O Campeonato Baiano de 2026 promete uma temporada cheia de novidades, e uma delas já está chamando a atenção no cenário do futebol local. Pela primeira vez de forma tão orquestrada, dois clubes do estado, o Jequié e o Fluminense de Feira, estão se unindo em uma estratégia ousada: eles vão compartilhar o mesmo elenco de jogadores e a mesma comissão técnica, tudo sob o comando do técnico Rodrigo Fonseca.
A ideia principal por trás dessa união é oferecer um calendário mais longo e estável para os atletas, uma realidade bem diferente do que geralmente acontece nos clubes do interior da Bahia, onde os contratos costumam durar apenas três meses por temporada.

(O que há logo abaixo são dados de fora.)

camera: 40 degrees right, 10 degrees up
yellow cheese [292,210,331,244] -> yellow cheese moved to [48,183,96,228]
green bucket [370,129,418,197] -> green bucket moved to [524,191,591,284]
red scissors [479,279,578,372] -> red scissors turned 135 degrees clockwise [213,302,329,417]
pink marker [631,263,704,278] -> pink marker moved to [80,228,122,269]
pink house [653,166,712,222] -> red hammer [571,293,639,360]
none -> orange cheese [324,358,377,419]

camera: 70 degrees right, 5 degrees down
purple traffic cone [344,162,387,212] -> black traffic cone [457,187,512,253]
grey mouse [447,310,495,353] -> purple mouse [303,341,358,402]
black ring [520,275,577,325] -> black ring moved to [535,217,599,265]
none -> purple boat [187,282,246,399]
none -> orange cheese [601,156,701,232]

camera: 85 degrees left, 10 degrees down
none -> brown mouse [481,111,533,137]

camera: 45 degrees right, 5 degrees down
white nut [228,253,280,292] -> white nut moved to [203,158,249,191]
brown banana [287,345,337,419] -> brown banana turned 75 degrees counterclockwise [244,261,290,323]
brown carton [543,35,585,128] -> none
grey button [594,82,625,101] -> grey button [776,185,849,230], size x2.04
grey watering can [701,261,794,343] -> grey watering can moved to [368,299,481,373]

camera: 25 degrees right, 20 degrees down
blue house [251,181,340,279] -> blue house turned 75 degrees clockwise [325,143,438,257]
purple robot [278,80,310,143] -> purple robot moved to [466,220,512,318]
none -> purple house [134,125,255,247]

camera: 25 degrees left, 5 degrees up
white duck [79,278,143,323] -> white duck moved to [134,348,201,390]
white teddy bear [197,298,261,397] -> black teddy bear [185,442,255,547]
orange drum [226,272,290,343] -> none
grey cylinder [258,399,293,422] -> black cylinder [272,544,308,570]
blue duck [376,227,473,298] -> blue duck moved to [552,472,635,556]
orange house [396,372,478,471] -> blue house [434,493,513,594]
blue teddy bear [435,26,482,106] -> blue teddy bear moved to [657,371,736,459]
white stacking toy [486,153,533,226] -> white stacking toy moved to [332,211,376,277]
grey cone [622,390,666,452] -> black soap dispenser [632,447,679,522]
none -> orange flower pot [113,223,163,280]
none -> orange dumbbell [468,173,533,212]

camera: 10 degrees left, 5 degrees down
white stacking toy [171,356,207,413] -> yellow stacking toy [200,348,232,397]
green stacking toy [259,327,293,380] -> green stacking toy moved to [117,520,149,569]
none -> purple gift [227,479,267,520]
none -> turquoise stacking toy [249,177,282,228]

Calendário estendido para os jogadores
Em um movimento inovador, a parceria entre Jequié, que estará na elite do Baianão, e o Fluminense de Feira, que disputará a Série B, resolve um problema crônico do futebol regional: a falta de continuidade para os profissionais. Como as competições acontecem em períodos diferentes – o Jequié no primeiro semestre e o Fluminense de Feira logo em seguida –, os times não se enfrentam e nem jogam ao mesmo tempo. Isso abre a porta para que os mesmos jogadores atuem em ambas as competições.
Com essa tática, os jogadores podem desfrutar de um calendário competitivo de até dez meses. Isso inclui:
- Três meses na primeira divisão com o Jequié.
- Três meses na segunda divisão com o Fluminense de Feira, em Feira de Santana, na Bahia.
- Mais dois meses de preparação para cada um dos campeonatos.
Essa estabilidade financeira e profissional é um grande atrativo, garantindo que os atletas tenham uma segurança que raramente encontram em clubes de menor porte.
Técnico e logística compartilhados
A liderança desse projeto ambicioso fica por conta de Rodrigo Fonseca, que já está à frente da pré-temporada do Jequié, na Bahia. A expectativa é que, após a participação na elite do Baianão, Fonseca migre com grande parte do elenco para comandar o Fluminense de Feira na Série B do estadual.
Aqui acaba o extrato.